Classifying Galaxies

We want to classify each galaxy as either containing an AGN or not containing an AGN, assuming that all galaxies are independent.


In [67]:
import sys

from astropy.coordinates import SkyCoord
import h5py
import matplotlib.pyplot as plt
import numpy
import sklearn.linear_model
import sklearn.ensemble
import sklearn.metrics
import sklearn.neighbors

sys.path.insert(1, '..')
import crowdastro

NORRIS_DAT_PATH = '../data/norris_2006_atlas_classifications_ra_dec_only.dat'
TRAINING_H5_PATH = '../data/training.h5'
%matplotlib inline

How many infrared objects are there?


In [15]:
with h5py.File(TRAINING_H5_PATH) as training_f:
    print('Total:', training_f['features'].shape[0])
    print('Testing:', training_f['is_ir_test'].value.sum(),
          '({:.02%})'.format(training_f['is_ir_test'].value.sum() / training_f['features'].shape[0]))
    print('Training:', training_f['is_ir_train'].value.sum(),
          '({:.02%})'.format(training_f['is_ir_train'].value.sum() / training_f['features'].shape[0]))

    atlas_test = training_f['is_atlas_test'].value.sum()
    atlas_train = training_f['is_atlas_train'].value.sum()
    atlas_total = atlas_test + atlas_train
    print('Testing:', atlas_test, '({:.02%})'.format(atlas_test / atlas_total))
    print('Testing:', atlas_train, '({:.02%})'.format(atlas_train / atlas_total))


Total: 24140
Testing: 5922 (24.53%)
Training: 18218 (75.47%)
Testing: 452 (19.97%)
Testing: 1811 (80.03%)

Training the classifier


In [ ]:
with h5py.File(TRAINING_H5_PATH) as training_f:
    lr = sklearn.linear_model.LogisticRegression(n_jobs=-1, class_weight='balanced', C=100.0, penalty='l1')
    x = training_f['features'][training_f['is_ir_train'].value, :]
    y = training_f['labels'][training_f['is_ir_train'].value]
    lr.fit(x, y)

Testing the classifier


In [79]:
# Load Norris labels.
with h5py.File(TRAINING_H5_PATH, 'r') as training_f:
    ir_positions = training_f['positions'].value
ir_tree = sklearn.neighbors.KDTree(ir_positions)
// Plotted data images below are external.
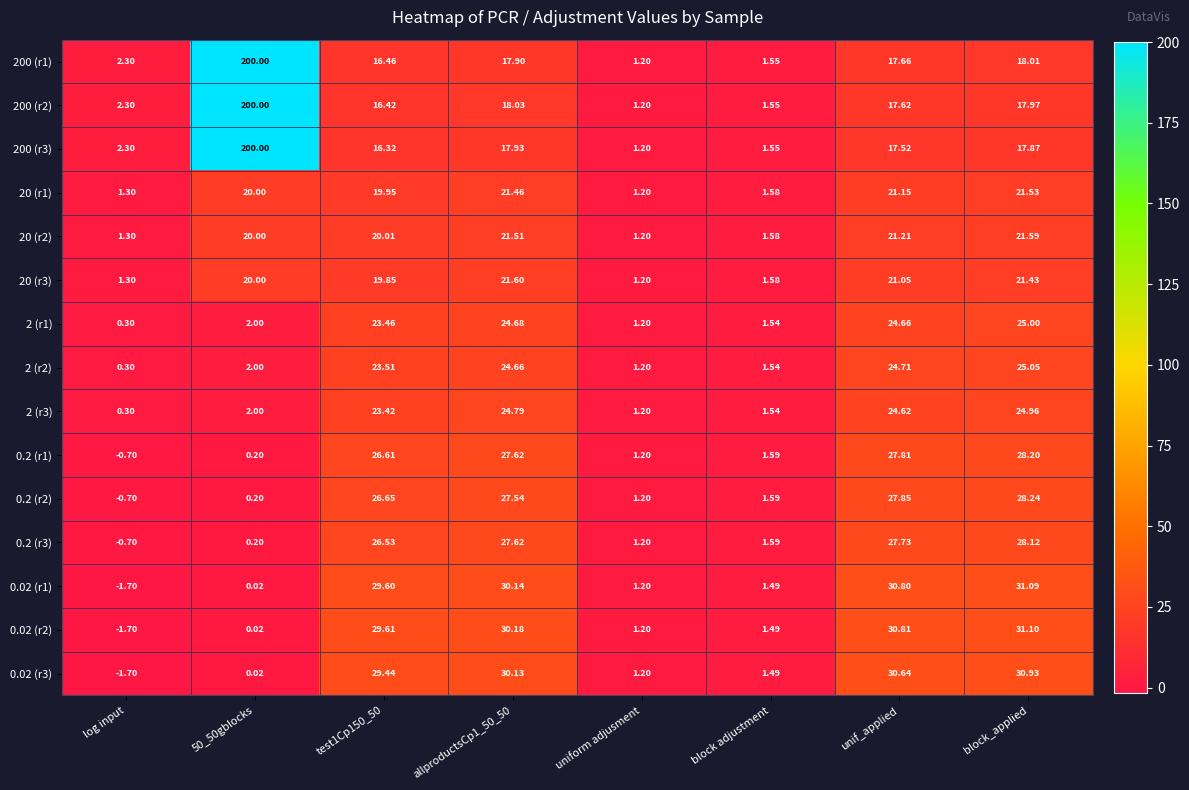

At which category does the chart reach its peak across all series?

50_50gblocks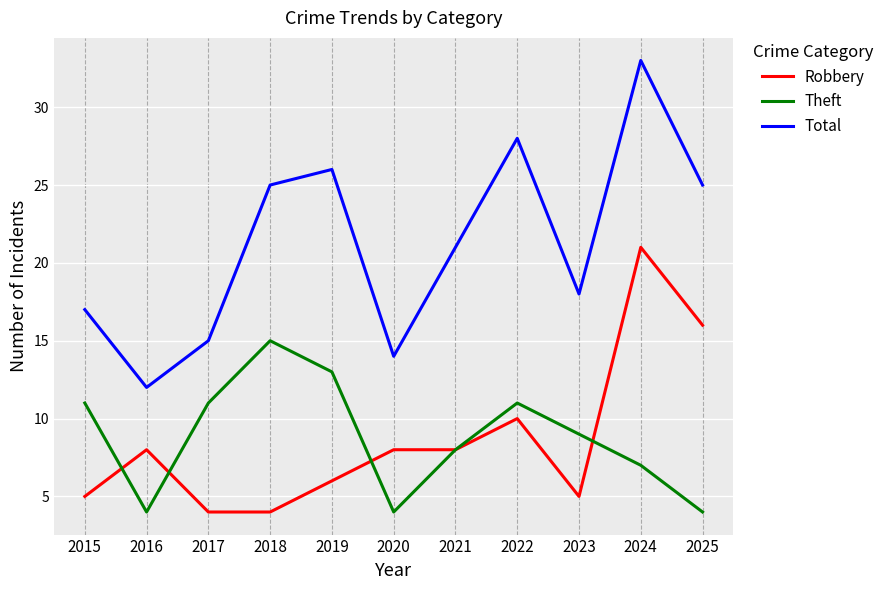

What is the total value across all series at 2023?

32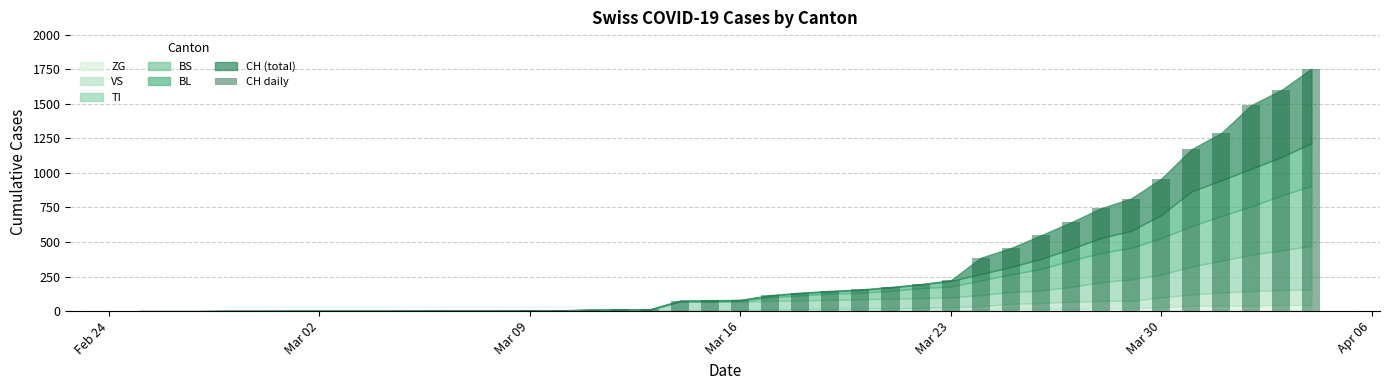

What is the sum of all values?

13290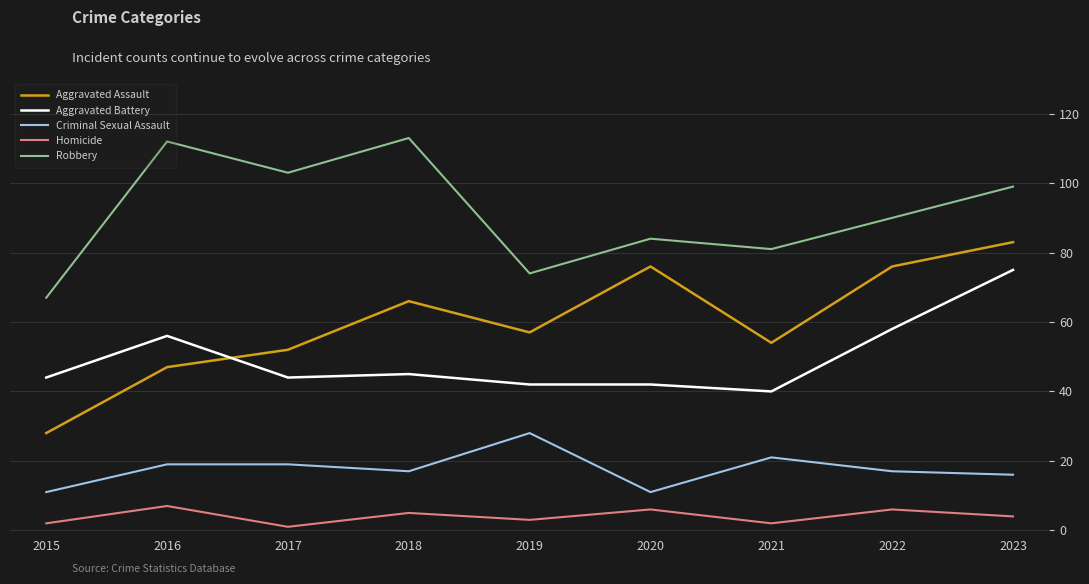

Which series has the widest spread of values?

Aggravated Assault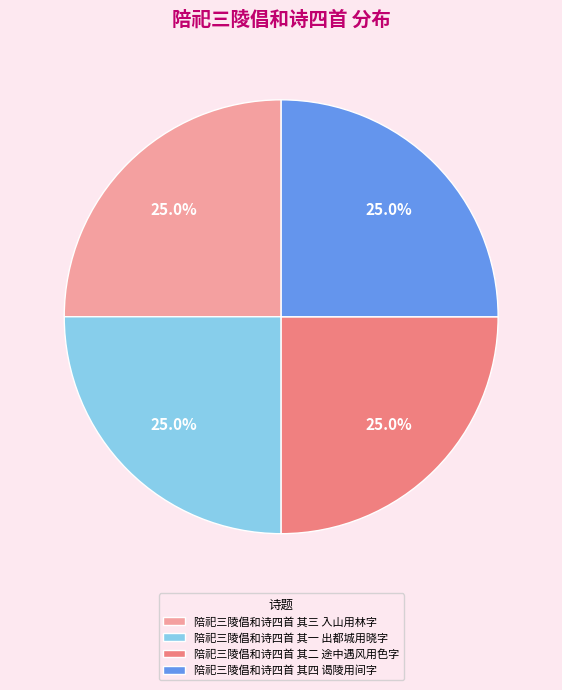

What is the ratio of the value at 陪祀三陵倡和诗四首 其一 出都城用晓字 to the value at 陪祀三陵倡和诗四首 其三 入山用林字?

1.0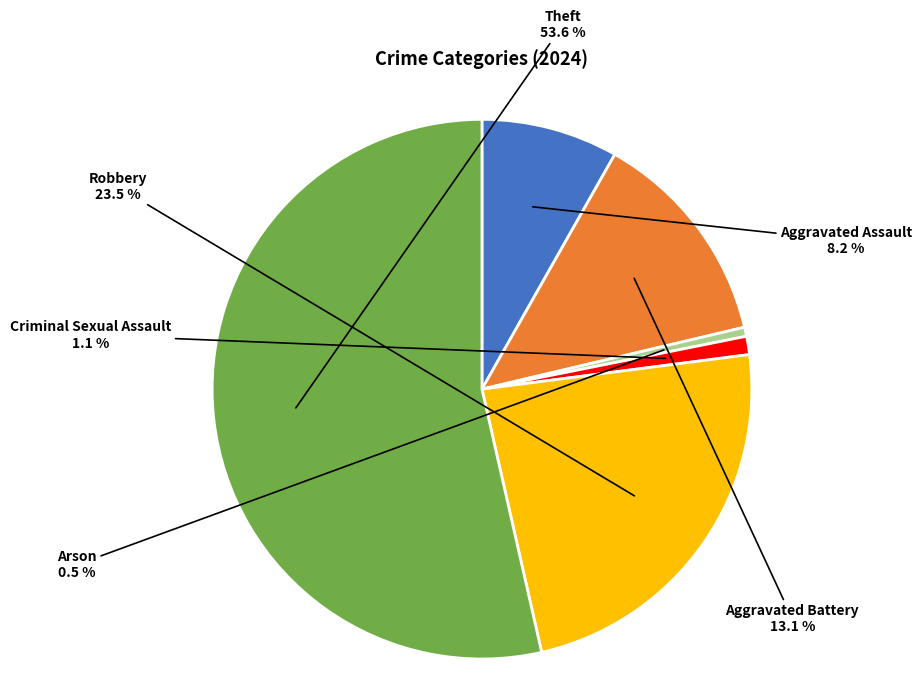

To the nearest percent, what is the combined percentage of Aggravated Assault and Theft?

62%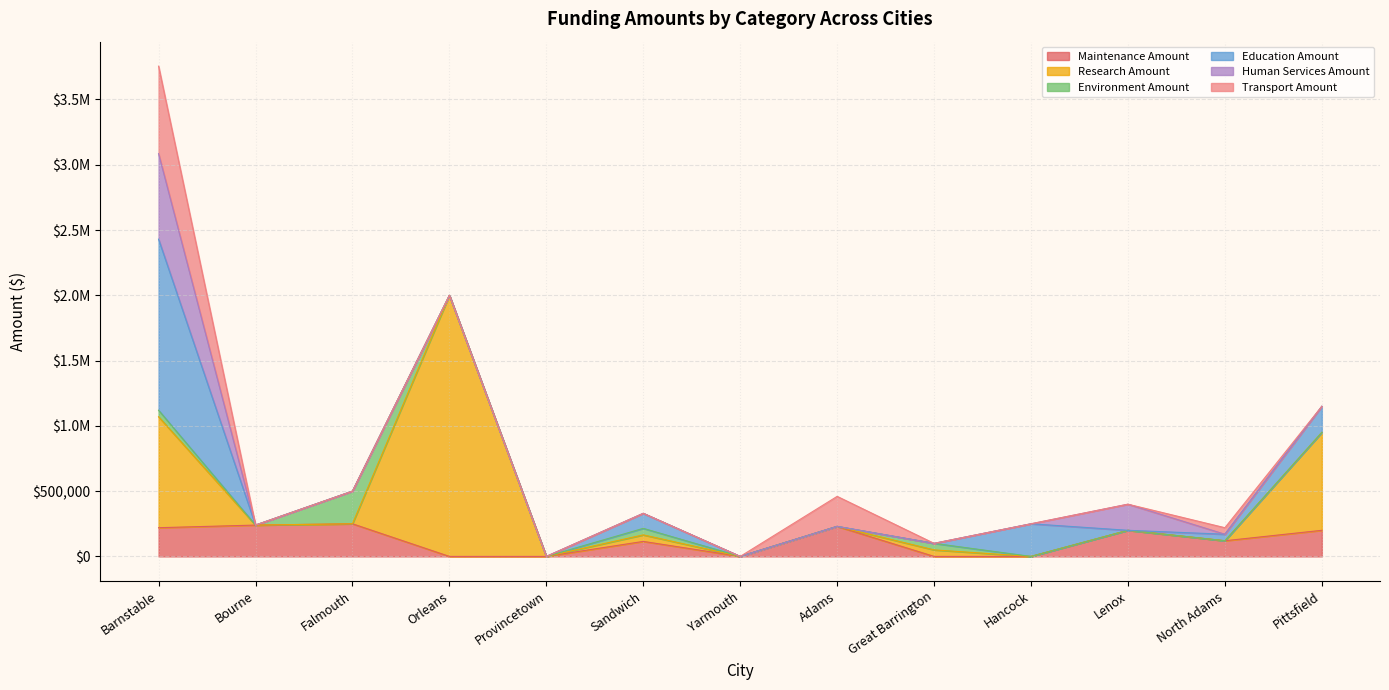

What is the label of the 2nd point from the left?

Bourne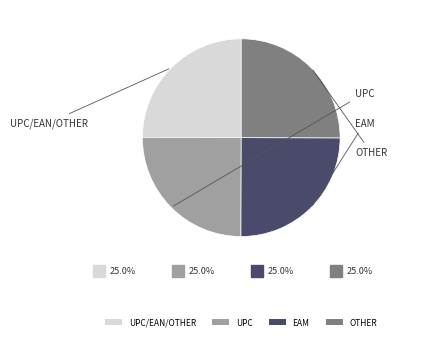

Is there a majority slice in this chart?

No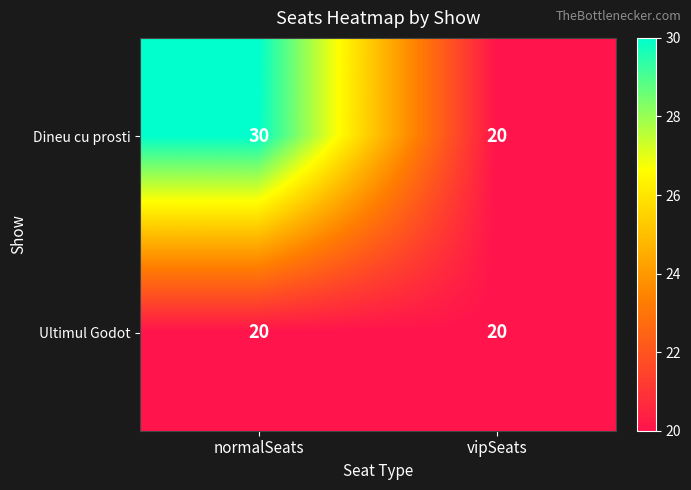

Which series has the largest range (max minus min)?

Dineu cu prosti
with open(NORRIS_DAT_PATH, 'r') as norris_dat:
    norris_coords = [r.strip().split('|') for r in norris_dat]

norris_labels = numpy.zeros((len(ir_positions)))
for ra, dec in norris_coords:
    # Find a neighbour.
    skycoord = SkyCoord(ra=ra, dec=dec, unit=('hourangle', 'deg'))
    ra = skycoord.ra.degree
    dec = skycoord.dec.degree
    ((dist,),), ((ir,),) = ir_tree.query([(ra, dec)])
    if dist < 0.1:
        norris_labels[ir] = 1

In [ ]:
# Predict.
with h5py.File(TRAINING_H5_PATH) as training_f:
    test_indices = training_f['is_ir_test'].value
    x = training_f['features'][test_indices, :]
    t = norris_labels[test_indices]
    y = lr.predict(x)

Accuracy


In [ ]:
# Raw accuracy.
sklearn.metrics.accuracy_score(t, y)

In [ ]:
# Balanced accuracy.
cm = sklearn.metrics.confusion_matrix(t, y).astype(float)
cm /= cm.sum(axis=1).reshape((-1, 1))
cm.trace() / 2